Thursday, November 23, 2006

COMING UNFUN

Does anyone enjoy when you are in the middle of having fun and somebody decides to ruin it? Where I live that happens all the time.

It is like all the dull people have extra energy to be sure they show up at every possible social event imaginable. And they do their best, intentional or otherwise to suck all the happy out of the moment.

I don't think it would be so bad if they just showed up and sat in the corner. But instead they insist up hanging out with everyone and trying to bore us to death by talking about work. May I have a unified yawn please.

Naturally the dull people also as a rule don't drink. So you can't even depend upon them to get polluted and just too drunk to say anything else. That I could live with too.

The rest of us could just let them passed out on the floor. We could work around that. You know, you just prop them up in the corner or use them as a doorstop. The point is that they would be useful!
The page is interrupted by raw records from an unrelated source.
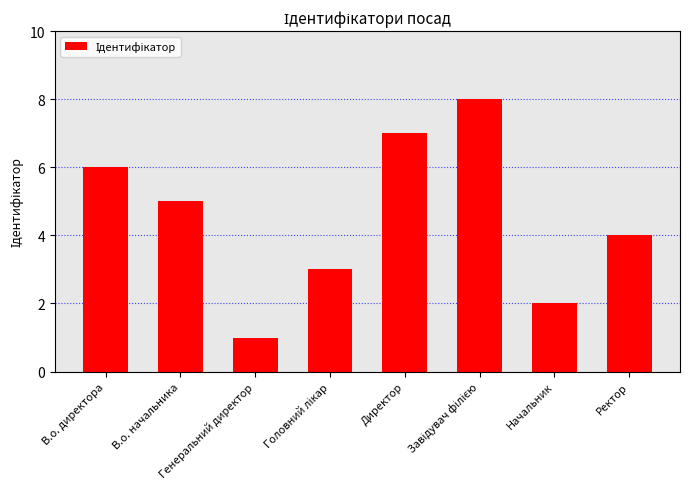

What is the maximum value shown in the chart?

8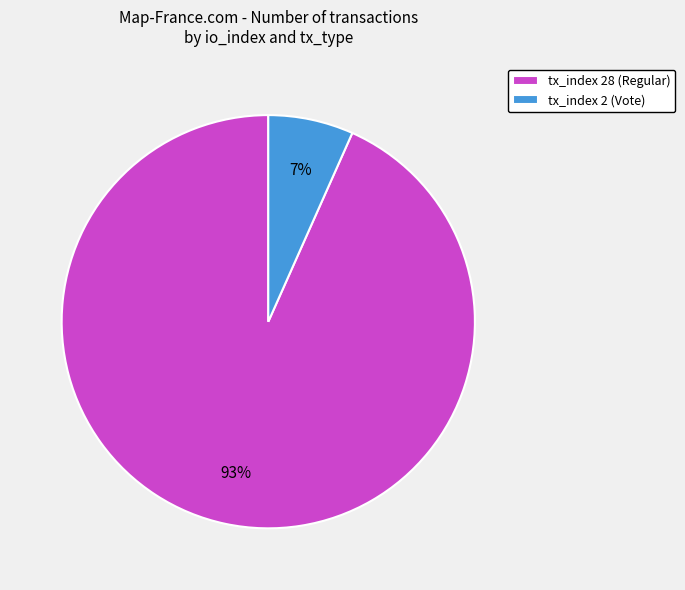

Which has a higher value, tx_index 28 (Regular) or tx_index 2 (Vote)?

tx_index 28 (Regular)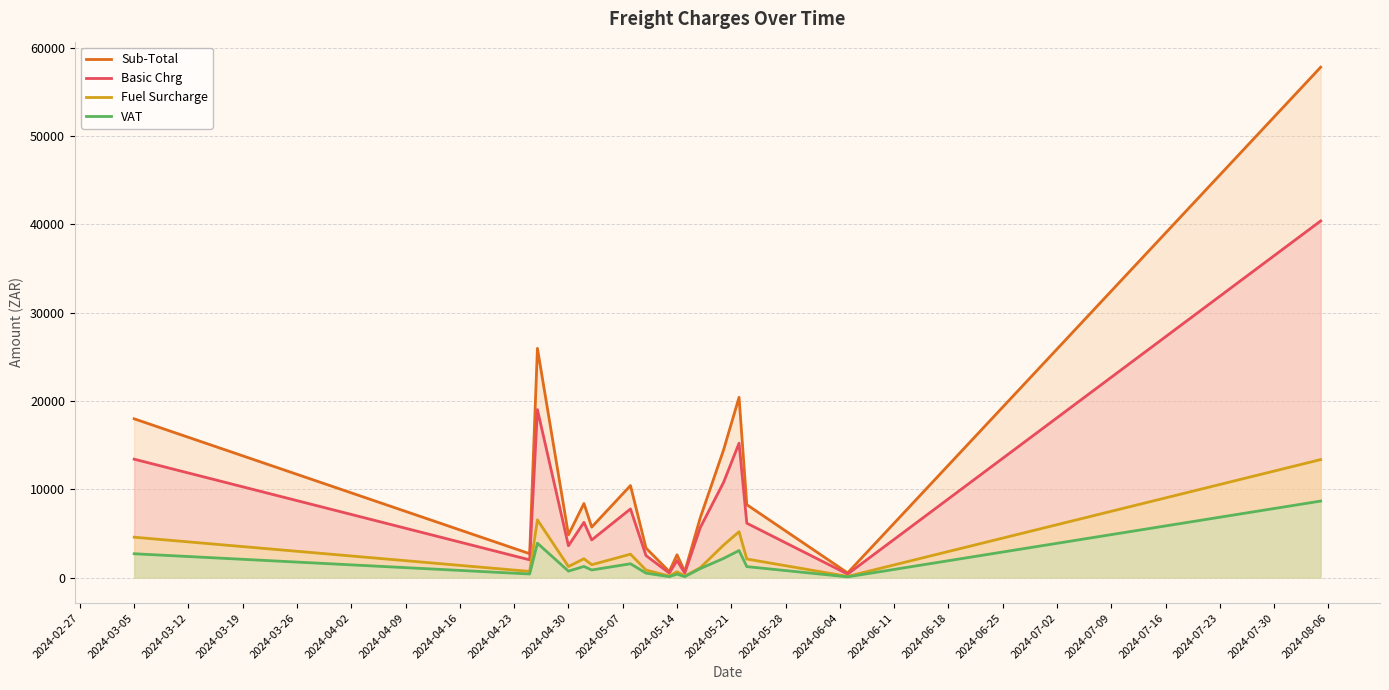

Which series has the widest spread of values?

Sub-Total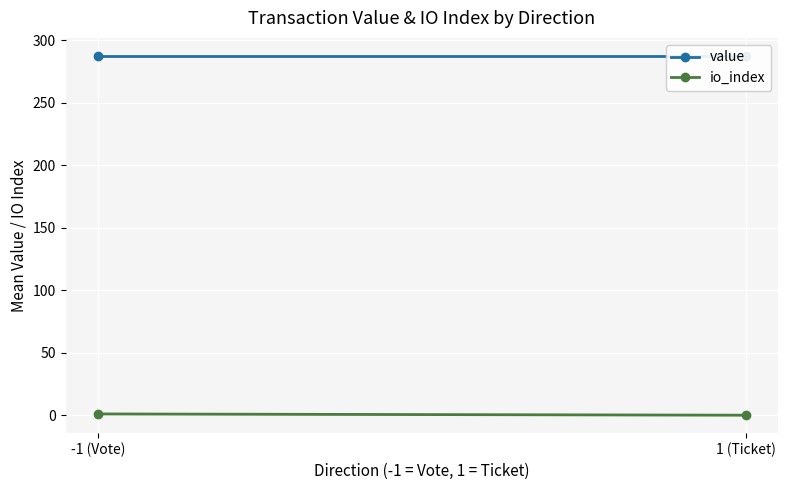

Is the value of value at 1 (Ticket) greater than the value of io_index at 1 (Ticket)?

Yes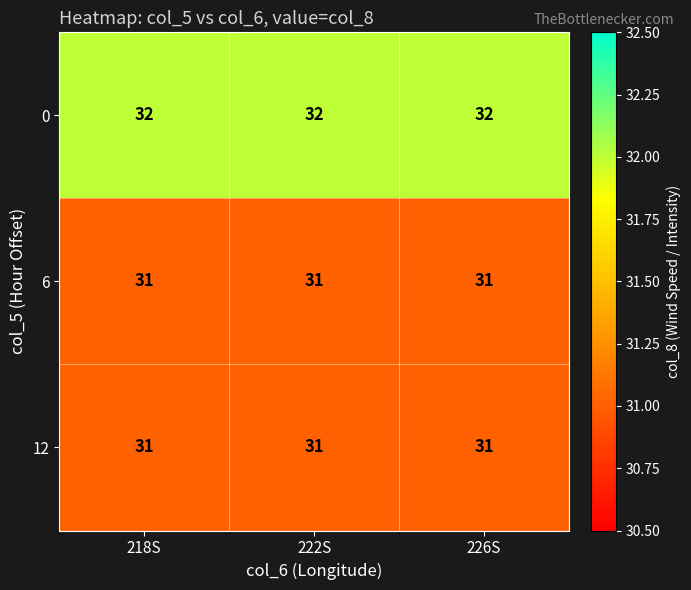

What is the total value across all series at 226S?

94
Now since that is fantasy and not reality, I have to toss out the options I've come up with in order to come with those suffering from yawn-itis. That's what I call when the person's best form of conversation ends up putting me to sleep.

One thing I do is ask them about their family. If I'm lucky they will pull out their wallet or purse to show me the pictures. You'd be surprised how many pictures people like that can keep in their wallets.

I mean I can see the spouse and kids. But when they get to pets and plants, I'm hardly going to be thrilled by the photos.

However, the really nice thing is you can get them to whip them out and they get so caught up showing them they don't even notice that you've walked away. This little ploy works best when you can find another dullard and get them to play stand it.

If you work that good enough then by the time they get through with the photos you're so drunk yourself you don't even care. Or maybe you've managed to get lucky with that hot little blonde number and are off in the closet rearranging the hangers in a manner of speaking.

There is always the one odd dullard out there that has no pictures. Even of his vacation to the city park or his computer.

For this person you have to be very careful. Any encouragement and you will have a friend for life whether you want one or not.

With these types you have to give them the whole razzle dazzle. You have to basically bore them. Whatever they want to cry about, you cry louder. It take a little practice, but any of us can be a complete bore when the time requires it.